Nous ne pouvons toutefois constater cette irréversibilité que parce que nous demeurons identiques à nous-même dans le temps, condition pour être témoin du temps qui passe – il faut être sur le pont pour constater que le fleuve coule, car si nous coulons avec lui, il devient immobile par rapport à nous – mais surtout parce que notre pensée « ordonne » ce que nous voyons, en comparant, généralisant, établissant des constantes, des vérités, bref, en produisant un ordre intelligible. Aussi ne pouvons-nous constater l’accroissement du désordre qu’en créant de l’ordre, et donc en contredisant l’entropie.
Déterminer une action
Dès lors, ce changement ascendant, volontaire, doit décider d’une direction qui n’est pas inscrite dans le vivant comme le sont ses gènes, son métabolisme, son instinct, et c’est pourquoi il a besoin d’un cerveau pour la déterminer lui-même. Si la dégradation est une fatalité prévisible, la création est une liberté contingente. « Dans toute l’étendue du règne animal, la conscience apparaît proportionnelle à la puissance de choix dont l’être vivant dispose (3). » Que faire de sa vie ? Quel métier choisir ? Quelle loi voter ? Questions qui réclament une intelligence non pas seulement « déterminante » qui applique des règles instinctives, mais « réfléchissante » qui découvre des vérités, invente des solutions et choisit des valeurs. La « grande démission » (4) qui frappe le monde du travail depuis la fin du confinement semble ainsi témoigner d’une remise à plat des priorités. Des réflexions isolées dans leur origine apparaissent convergentes dans leurs conclusions. Les gens veulent changer de changement.

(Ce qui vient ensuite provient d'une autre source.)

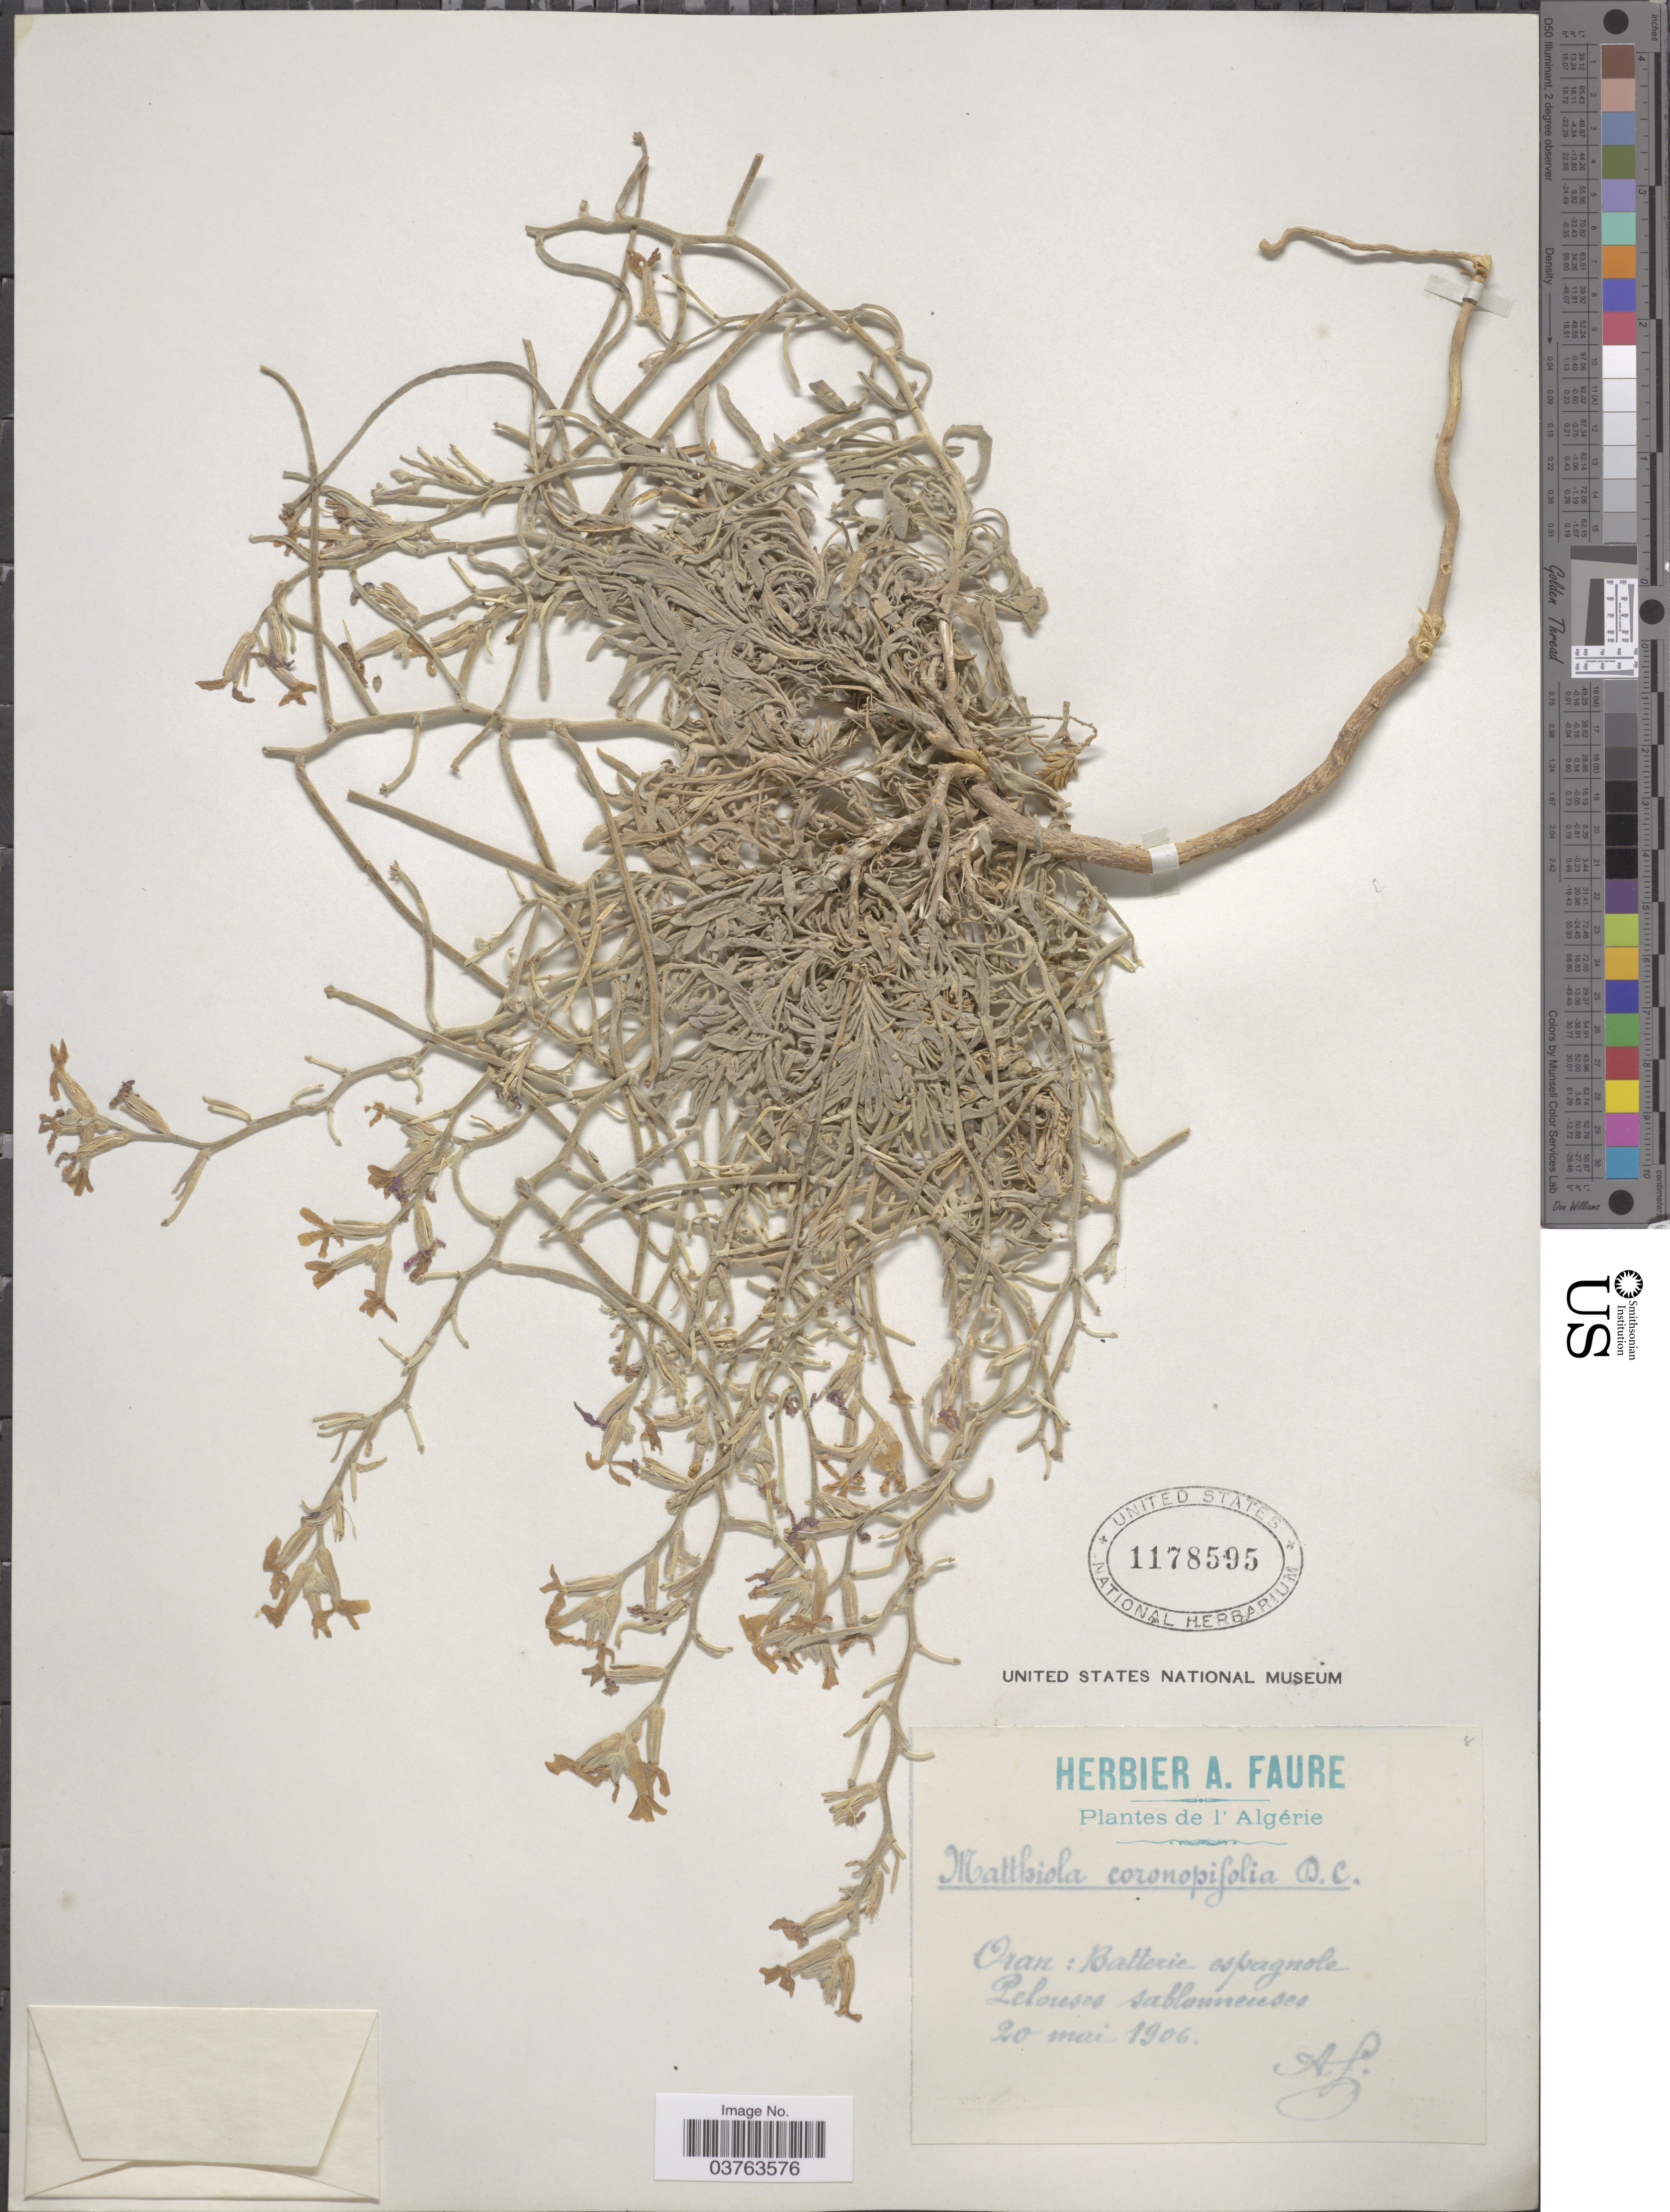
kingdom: Plantae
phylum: Tracheophyta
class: Magnoliopsida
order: Brassicales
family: Brassicaceae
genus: Matthiola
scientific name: Matthiola coronopifolia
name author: (Sm.) DC.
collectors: A. Faure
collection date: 1906-05-20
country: Algeria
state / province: Oran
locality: Batterie espagnole Pelouses sablonneuses.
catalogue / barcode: US 1178595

Mettre en œuvre le changement
Enfin, une fois qu’on sait ce qu’il faut faire, encore faut-il le réaliser effectivement, ce qui implique une volonté, c’est-à-dire la capacité à se changer soi-même, à faire effort sur soi. Chacun sait qu’il ne suffit pas de désirer arrêter de fumer ou divorcer, pour le faire. Et pour stimuler la volonté, l’individu a deux moteurs : la contrainte des règles et l’appel de la passion.
Volonté collective ensuite, car notre volonté s’inscrit aussi dans le social. Or les changements collectifs se tiennent souvent sur une ligne de crête entre le réalisme et l’angélisme, entre l’évidence des solutions déjà éprouvées (mais insatisfaisantes), et l’utopie de configurations parfaites (mais irréalisables). Le changement collectif repose ainsi autant sur sa capacité à s’inscrire dans le réel, qu’à celle de convaincre par ses valeurs. Il arrive que la foi déplace les montagnes. Ce qui n’est pas une raison pour réduire indéfiniment les budgets…
Le changement doit ainsi être porté par trois moteurs, celui de la vie qui veut avancer, de l’intelligence qui veut choisir et de la volonté, individuelle et sociale, qui doit le réaliser.
Guillaume Von Der Weid,
Professeur de philosophie
1– Parménide, Le poème, PUF, 2013.
2– Apollinaire G., « Sous le pont Mirabeau », in Alcools, GF, 2018.
3–Bergson H., L’évolution créatrice, PUF, 2013, II, « Vie et conscience ».
4– Expression venue des États-Unis et reprise ces derniers mois par des médias français, désignant une vague de démissions sur le marché du travail pendant et après la crise sanitaire.